--- WHAT IS REQUIRED ---
State how many lines in the listing below include the string "source". The answer is the number alone.

--- GIVEN RECORDS ---
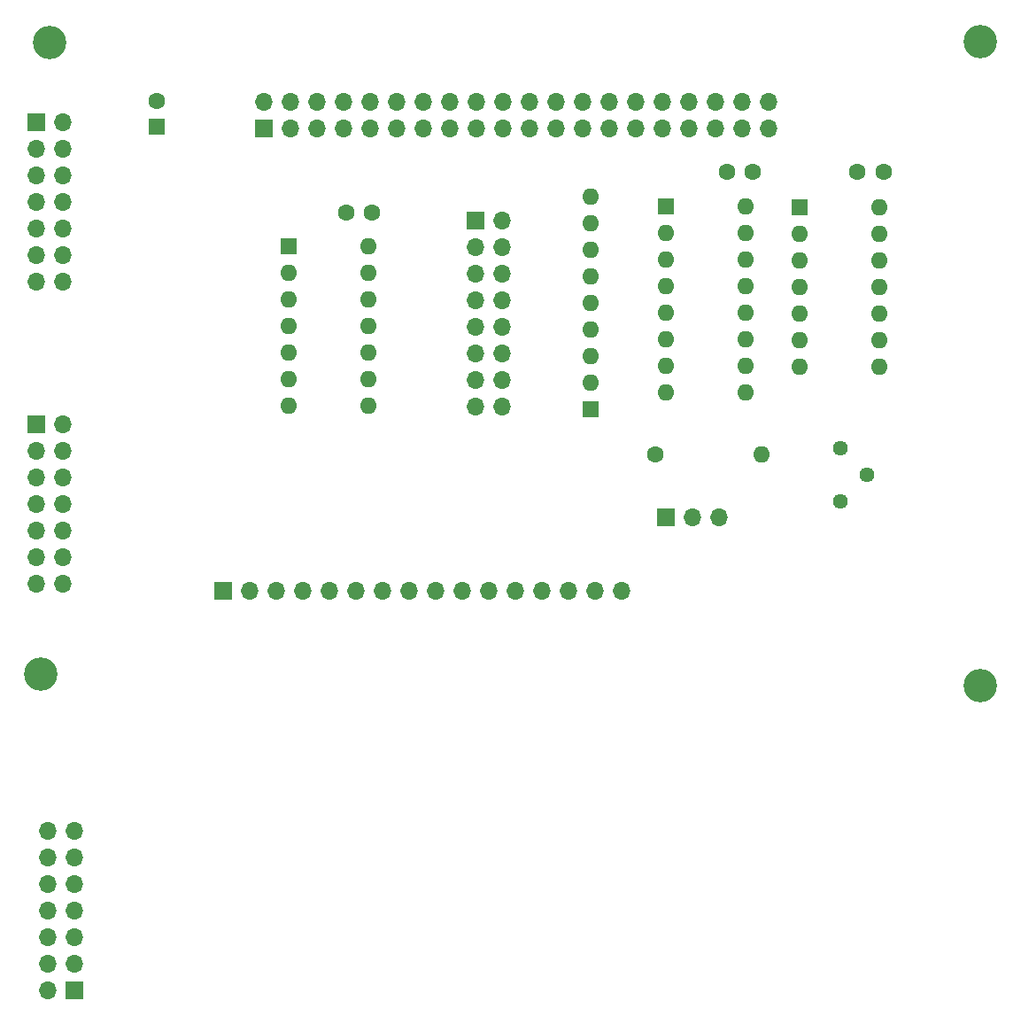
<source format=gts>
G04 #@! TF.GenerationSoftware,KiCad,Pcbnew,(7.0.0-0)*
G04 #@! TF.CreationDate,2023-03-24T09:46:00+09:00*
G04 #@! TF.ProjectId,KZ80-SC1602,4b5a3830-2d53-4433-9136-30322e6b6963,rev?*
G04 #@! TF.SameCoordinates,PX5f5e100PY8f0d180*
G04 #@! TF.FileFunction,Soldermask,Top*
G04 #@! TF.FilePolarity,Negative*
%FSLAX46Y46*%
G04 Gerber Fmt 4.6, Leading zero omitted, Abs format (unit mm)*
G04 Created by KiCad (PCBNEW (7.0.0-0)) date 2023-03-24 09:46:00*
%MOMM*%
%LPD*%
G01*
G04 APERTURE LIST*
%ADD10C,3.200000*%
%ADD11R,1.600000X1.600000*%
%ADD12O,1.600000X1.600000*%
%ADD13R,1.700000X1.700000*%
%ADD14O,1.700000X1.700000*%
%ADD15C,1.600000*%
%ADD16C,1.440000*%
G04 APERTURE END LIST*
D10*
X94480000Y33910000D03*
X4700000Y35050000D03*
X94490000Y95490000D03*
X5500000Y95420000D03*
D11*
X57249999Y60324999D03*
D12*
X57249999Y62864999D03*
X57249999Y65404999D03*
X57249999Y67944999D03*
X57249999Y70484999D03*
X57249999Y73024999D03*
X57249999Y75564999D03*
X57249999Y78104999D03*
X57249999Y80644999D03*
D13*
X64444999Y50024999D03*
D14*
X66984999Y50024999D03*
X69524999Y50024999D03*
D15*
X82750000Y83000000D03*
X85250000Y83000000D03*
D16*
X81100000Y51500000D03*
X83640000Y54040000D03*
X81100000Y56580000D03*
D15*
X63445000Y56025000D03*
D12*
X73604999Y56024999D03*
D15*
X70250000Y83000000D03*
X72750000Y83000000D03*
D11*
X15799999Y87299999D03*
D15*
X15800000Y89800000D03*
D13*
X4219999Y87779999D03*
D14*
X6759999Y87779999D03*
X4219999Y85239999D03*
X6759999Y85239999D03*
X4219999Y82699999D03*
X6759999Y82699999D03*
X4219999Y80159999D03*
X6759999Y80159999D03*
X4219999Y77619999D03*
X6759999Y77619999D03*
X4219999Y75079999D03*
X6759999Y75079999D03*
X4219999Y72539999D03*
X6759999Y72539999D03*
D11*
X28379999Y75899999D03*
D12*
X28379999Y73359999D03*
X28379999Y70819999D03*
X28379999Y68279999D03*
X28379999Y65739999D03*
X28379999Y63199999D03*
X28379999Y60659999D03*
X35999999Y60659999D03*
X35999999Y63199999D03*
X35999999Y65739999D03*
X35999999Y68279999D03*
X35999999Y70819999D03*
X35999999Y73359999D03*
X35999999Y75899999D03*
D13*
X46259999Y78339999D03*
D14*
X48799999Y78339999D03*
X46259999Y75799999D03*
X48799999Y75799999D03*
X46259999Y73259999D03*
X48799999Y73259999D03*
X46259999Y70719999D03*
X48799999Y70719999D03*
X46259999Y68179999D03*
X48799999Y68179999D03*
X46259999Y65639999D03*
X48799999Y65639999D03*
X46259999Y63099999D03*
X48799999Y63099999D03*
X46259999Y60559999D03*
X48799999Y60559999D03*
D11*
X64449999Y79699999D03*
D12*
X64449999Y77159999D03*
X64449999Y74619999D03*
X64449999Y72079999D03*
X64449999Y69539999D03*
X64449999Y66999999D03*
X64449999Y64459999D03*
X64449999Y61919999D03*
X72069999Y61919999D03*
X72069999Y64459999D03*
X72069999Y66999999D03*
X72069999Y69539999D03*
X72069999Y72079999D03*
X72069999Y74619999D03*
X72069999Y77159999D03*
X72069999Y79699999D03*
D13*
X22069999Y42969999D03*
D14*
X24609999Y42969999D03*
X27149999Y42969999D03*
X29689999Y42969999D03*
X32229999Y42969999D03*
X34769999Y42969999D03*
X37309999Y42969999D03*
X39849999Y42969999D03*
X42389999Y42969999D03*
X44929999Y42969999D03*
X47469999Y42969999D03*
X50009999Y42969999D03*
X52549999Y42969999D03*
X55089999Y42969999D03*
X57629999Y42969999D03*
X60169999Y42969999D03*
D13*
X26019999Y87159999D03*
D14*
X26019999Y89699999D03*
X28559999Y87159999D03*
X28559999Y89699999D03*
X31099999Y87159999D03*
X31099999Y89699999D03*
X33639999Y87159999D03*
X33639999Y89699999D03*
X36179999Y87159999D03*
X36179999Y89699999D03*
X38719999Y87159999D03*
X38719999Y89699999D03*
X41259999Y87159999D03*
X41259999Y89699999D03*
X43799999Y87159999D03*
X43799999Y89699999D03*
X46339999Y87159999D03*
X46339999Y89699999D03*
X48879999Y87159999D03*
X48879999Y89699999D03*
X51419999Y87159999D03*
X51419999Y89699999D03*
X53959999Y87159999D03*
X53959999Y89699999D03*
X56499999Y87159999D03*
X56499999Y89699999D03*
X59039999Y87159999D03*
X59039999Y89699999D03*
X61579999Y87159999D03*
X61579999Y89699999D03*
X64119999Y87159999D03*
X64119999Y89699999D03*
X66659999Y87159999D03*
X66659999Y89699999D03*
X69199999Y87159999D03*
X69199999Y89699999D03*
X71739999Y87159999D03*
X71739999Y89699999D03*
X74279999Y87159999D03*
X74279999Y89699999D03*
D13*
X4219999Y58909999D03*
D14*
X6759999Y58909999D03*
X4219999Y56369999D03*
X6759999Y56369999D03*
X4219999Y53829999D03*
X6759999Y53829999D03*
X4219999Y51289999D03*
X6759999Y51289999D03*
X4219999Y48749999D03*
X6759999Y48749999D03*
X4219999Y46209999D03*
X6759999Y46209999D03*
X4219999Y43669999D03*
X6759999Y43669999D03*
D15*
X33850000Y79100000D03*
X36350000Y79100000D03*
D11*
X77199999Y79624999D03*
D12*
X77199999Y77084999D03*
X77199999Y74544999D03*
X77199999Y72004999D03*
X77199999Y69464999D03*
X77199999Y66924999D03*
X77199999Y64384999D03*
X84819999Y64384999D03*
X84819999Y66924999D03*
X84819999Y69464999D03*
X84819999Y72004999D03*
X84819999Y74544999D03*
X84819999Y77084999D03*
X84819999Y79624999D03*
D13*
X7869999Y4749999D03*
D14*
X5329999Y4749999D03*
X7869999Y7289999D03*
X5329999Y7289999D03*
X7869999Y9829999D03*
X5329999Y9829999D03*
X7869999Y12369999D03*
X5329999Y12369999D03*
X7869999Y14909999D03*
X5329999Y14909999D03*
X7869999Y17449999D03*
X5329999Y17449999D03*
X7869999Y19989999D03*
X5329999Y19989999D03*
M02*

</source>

...

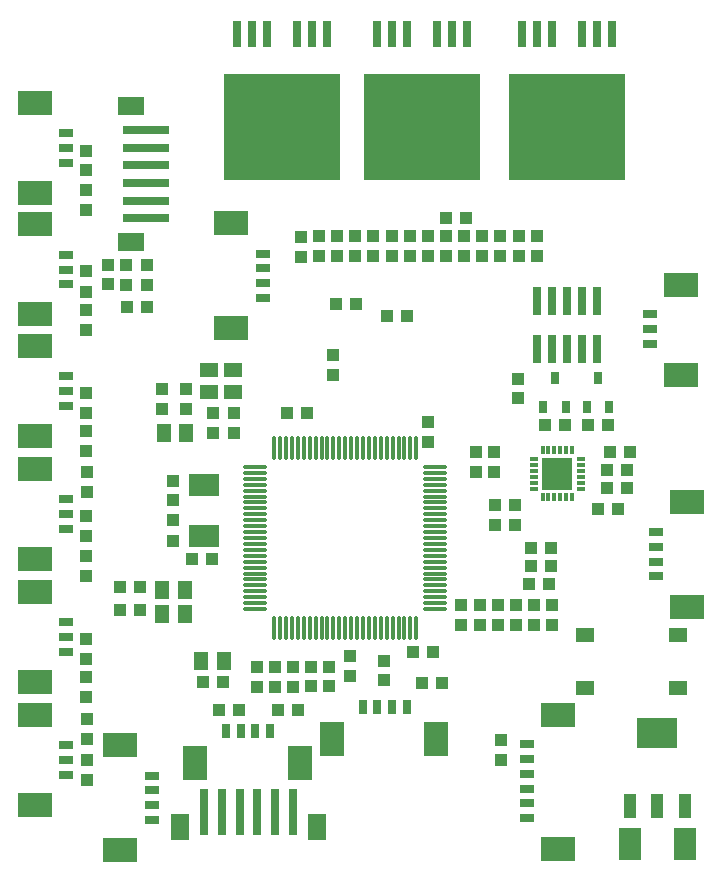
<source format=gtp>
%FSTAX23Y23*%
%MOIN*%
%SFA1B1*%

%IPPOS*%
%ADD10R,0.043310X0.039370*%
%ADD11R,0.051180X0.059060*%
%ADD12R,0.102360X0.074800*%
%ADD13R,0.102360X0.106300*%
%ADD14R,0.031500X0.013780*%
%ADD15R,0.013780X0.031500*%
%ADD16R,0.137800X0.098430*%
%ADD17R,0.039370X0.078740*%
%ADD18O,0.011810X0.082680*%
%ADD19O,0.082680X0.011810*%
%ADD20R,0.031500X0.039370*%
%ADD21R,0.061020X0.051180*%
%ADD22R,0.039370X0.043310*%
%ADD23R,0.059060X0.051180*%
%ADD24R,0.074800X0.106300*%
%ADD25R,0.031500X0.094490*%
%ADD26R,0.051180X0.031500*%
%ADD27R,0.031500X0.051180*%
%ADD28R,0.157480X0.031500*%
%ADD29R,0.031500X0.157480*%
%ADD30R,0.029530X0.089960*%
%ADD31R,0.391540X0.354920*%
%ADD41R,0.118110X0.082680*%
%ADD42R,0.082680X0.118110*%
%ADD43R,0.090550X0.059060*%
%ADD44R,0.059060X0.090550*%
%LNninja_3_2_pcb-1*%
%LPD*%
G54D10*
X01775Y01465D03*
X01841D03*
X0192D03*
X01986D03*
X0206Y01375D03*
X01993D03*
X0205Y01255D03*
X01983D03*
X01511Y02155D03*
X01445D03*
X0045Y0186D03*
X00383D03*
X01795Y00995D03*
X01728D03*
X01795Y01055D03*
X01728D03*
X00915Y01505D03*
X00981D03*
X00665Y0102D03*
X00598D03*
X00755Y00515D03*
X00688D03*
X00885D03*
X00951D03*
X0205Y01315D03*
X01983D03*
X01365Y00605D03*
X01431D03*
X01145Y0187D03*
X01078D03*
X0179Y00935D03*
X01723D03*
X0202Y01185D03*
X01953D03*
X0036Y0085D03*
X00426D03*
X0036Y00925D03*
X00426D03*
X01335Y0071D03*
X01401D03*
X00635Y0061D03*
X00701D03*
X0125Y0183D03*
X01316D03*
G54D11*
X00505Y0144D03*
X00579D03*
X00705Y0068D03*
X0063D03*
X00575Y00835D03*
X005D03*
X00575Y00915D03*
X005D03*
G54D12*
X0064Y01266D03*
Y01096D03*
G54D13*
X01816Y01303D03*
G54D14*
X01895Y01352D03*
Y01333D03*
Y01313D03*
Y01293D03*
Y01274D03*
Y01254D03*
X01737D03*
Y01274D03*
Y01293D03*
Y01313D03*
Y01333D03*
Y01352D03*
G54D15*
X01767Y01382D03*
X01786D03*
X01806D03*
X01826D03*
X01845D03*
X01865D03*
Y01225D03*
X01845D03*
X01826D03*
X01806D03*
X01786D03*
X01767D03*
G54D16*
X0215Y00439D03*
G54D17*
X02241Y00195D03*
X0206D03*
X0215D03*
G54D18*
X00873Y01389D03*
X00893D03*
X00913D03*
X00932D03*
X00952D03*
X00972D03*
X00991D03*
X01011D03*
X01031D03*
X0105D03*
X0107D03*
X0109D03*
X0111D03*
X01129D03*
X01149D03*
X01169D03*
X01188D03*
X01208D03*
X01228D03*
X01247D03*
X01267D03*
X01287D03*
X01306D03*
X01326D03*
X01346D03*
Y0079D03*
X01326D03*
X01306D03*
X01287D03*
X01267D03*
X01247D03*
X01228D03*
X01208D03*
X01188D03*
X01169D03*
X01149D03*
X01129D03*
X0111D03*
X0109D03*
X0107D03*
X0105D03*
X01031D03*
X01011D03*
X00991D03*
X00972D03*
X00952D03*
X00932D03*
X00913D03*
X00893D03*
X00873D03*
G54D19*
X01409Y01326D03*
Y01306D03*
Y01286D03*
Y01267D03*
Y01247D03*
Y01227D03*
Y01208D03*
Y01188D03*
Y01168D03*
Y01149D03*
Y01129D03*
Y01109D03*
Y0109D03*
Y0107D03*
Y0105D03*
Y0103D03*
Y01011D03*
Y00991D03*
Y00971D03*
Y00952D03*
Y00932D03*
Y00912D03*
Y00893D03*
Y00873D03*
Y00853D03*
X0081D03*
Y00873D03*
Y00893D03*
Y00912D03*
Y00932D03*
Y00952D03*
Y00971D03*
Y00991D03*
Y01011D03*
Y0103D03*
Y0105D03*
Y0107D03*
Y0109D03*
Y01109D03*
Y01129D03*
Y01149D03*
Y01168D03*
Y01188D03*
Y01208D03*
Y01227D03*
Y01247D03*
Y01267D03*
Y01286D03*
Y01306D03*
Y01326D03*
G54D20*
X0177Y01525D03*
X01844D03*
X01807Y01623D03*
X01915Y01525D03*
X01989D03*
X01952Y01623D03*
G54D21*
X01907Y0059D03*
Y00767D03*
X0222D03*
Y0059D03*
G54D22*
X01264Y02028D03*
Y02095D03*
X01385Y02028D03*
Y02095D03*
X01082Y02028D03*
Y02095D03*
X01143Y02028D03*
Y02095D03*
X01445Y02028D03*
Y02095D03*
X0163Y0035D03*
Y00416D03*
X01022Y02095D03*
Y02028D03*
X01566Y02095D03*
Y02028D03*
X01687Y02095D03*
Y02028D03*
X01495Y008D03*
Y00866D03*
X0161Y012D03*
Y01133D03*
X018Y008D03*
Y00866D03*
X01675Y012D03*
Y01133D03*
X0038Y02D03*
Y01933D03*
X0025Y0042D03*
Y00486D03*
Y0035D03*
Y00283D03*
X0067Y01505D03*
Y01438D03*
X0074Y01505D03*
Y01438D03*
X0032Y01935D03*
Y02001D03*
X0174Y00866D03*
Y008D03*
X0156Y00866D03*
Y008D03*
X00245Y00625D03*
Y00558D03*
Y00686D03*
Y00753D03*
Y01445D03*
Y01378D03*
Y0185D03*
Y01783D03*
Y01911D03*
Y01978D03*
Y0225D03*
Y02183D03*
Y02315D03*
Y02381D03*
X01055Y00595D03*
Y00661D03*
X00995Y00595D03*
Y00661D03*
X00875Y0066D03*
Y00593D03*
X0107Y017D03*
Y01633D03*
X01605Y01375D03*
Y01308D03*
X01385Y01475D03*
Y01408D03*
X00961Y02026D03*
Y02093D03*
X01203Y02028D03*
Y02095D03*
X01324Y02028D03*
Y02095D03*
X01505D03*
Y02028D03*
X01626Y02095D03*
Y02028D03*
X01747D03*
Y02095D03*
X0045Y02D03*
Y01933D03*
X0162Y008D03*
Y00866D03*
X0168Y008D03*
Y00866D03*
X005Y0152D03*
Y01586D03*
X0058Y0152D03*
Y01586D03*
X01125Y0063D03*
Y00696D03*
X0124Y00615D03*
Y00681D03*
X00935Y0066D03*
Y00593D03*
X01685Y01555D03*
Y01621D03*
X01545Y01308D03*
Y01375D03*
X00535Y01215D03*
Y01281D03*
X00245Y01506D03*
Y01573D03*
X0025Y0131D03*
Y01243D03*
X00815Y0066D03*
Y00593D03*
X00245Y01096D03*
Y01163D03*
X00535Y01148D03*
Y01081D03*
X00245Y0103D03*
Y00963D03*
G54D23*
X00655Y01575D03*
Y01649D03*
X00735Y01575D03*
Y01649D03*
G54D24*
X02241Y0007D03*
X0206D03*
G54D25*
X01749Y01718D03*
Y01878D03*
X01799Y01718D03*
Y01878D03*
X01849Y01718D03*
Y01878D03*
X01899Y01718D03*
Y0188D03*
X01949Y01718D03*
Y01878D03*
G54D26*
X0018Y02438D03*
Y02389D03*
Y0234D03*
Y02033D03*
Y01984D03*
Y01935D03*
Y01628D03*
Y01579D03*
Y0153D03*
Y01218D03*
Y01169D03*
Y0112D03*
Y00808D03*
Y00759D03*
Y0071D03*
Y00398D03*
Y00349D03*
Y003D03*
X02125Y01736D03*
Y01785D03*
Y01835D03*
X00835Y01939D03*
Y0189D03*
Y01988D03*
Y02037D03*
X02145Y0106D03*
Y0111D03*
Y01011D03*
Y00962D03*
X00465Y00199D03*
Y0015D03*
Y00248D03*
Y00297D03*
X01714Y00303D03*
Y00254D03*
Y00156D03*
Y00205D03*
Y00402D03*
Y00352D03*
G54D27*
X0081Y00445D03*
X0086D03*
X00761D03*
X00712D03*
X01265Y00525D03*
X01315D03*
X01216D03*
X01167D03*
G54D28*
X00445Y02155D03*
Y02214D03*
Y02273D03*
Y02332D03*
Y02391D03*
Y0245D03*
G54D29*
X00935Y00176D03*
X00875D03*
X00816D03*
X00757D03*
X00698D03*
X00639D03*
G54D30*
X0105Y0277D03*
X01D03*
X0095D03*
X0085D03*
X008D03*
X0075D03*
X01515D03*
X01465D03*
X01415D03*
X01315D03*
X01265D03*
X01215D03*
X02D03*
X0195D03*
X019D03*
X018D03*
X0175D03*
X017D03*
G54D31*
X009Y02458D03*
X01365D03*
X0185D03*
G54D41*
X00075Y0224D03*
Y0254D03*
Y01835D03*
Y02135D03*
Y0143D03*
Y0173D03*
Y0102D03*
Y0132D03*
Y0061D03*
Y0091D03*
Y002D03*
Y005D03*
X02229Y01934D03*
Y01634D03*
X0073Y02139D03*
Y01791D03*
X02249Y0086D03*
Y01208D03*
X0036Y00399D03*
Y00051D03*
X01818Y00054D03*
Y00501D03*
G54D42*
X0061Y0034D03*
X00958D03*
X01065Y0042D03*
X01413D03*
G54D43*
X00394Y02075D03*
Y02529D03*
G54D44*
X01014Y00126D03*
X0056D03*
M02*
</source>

--- EXERCISE RESPONSE ---
4